QUESTIONS SUR LE TEXTE ->
1. Résumez en deux phrases le texte sur le blouson MA-1.
2. Écrivez la suite du texte sur le blouson MA-1, en reprenant après sa dernière phrase.
─── TEXTE ÉTUDIÉ ───
Délinquance et élégance: L’histoire du blouson aviateur MA-1
L’artiste Simon Mullan décortique le fameux blouson aviateur MA-1, un vêtement né de l’armée, adopté par les sous-cultures et encensé par le monde de la mode.
- Texte: Ben Perdue

Rien n’incarne la délinquance virile comme le blouson d’aviateur MA-1, et peu d’articles vestimentaires ont eu une telle importance à aussi grande échelle.
On peut toutefois se demander si, après à des décennies d’appropriations par différentes sous-cultures – qui, d’une veste dont la connotation criminelle inspirait la crainte, l’ont fait passer à un vêtement grand public – cette aura a vraiment survécu. De ses origines militaires à son statut d’uniforme skinhead et jusqu’à la culture gaie et aux marques de luxe, son histoire a subi les mêmes renouvellements constants que les mouvements de jeunesse qui continuent de l’adopter.
─── ENTRÉES FOURNIES ───
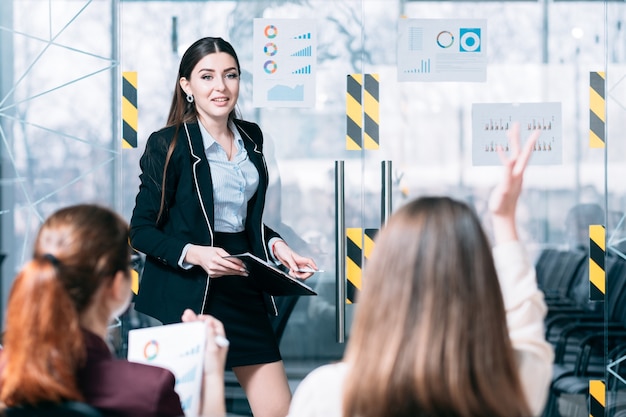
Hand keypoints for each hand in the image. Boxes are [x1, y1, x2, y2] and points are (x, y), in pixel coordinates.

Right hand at [181, 309, 227, 374]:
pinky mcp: (199, 352)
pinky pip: (194, 340)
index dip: (207, 319)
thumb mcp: (212, 349)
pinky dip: (189, 334)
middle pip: (205, 327)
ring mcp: (206, 347)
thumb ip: (210, 335)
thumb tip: (209, 322)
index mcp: (220, 340)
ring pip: (198, 333)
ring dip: (191, 325)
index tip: (199, 317)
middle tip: (187, 314)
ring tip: (184, 318)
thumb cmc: (213, 368)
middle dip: (195, 320)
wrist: (208, 383)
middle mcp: (213, 343)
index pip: (215, 324)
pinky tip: (184, 331)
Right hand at [185, 245, 247, 277]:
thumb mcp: (219, 249)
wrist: (198, 256)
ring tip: (242, 273)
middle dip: (238, 271)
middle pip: (228, 270)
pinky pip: (222, 274)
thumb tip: (236, 261)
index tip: (243, 267)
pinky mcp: (211, 275)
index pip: (229, 264)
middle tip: (245, 272)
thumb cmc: (209, 251)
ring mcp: (212, 272)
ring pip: (226, 273)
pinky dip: (228, 273)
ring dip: (234, 273)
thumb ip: (228, 255)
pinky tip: (233, 272)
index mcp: (215, 258)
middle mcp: (213, 266)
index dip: (237, 266)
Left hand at [272, 240, 317, 279]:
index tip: (317, 269)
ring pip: (302, 275)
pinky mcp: (294, 269)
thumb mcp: (287, 256)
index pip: (309, 261)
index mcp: (300, 259)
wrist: (278, 251)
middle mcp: (301, 263)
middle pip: (308, 271)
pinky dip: (293, 275)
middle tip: (296, 274)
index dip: (314, 265)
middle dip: (303, 276)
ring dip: (297, 276)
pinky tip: (290, 271)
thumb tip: (297, 270)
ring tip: (291, 271)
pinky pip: (297, 275)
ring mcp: (298, 267)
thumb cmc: (283, 251)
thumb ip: (292, 263)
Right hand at [488, 122, 538, 242]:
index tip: (536, 130)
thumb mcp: (504, 189)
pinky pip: (507, 162)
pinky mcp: (508, 179)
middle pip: (520, 152)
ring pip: (514, 156)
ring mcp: (513, 176)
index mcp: (517, 174)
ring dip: (512, 144)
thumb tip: (510, 160)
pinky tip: (500, 151)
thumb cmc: (502, 205)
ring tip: (509, 132)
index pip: (524, 155)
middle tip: (516, 124)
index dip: (529, 142)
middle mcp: (517, 173)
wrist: (503, 217)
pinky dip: (503, 154)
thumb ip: (507, 174)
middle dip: (518, 137)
───
RÉPONSES AUX CONSIGNES ->
1. Le blouson d'aviateur MA-1 incarne la délinquance virile, et peu de vêtements ont eu une telle importance à si grande échelle. Après des décennies d'appropriation par diverses sous-cultures, qui l'ont mené de ses origines militaires à l'uniforme skinhead, à la culture gaie et aux marques de luxe jusqu'à en faire un vêtement grand public, on peut se demander si son aura a vraiment survécu.

2.
« Je suis entré en contact avec le MA-1 pendant mon adolescence, quand j’étais skateur à Vienne », explique l’artiste autrichien Simon Mullan via Skype, depuis Berlin. « Il était porté par les néonazis et les hooligans, et quand on les voyait s’approcher du parc de skate, on savait qu’on allait avoir des ennuis ». « Die Fläche (The Surface) », sa dernière exposition à la galerie PM/AM de Londres, souligne la pertinence durable de l'image rebelle du MA-1 en examinant ce qui se passe quand on commence à le décortiquer. Sa rencontre avec d’autres groupes qui traduisent le côté rebelle du blouson de façon plus pacifique – les ravers de Berghain, par exemple – et le fait de le porter lui-même a amené Mullan à s’intéresser au MA-1 comme matière première de son travail. Fortement influencé par Joseph Beuys et son utilisation de matières organiques comme la graisse ou le feutre, l’artiste a choisi de plutôt prélever des textiles synthétiques sur les blousons, comme le nylon ou le polyester. Ils ont d’abord apparu dans son travail en tant qu’accessoires pour des performances ou des vidéos, dans lesquels il habillait ses protagonistes de MA-1 ou obligeait le personnel de galeries à le porter comme s’il faisait partie de leur uniforme. L’artiste avait donc beaucoup de blousons sous la main, ce qui l’a poussé à réfléchir au MA-1 en tant qu’œuvre qu’on pourrait accrocher au mur.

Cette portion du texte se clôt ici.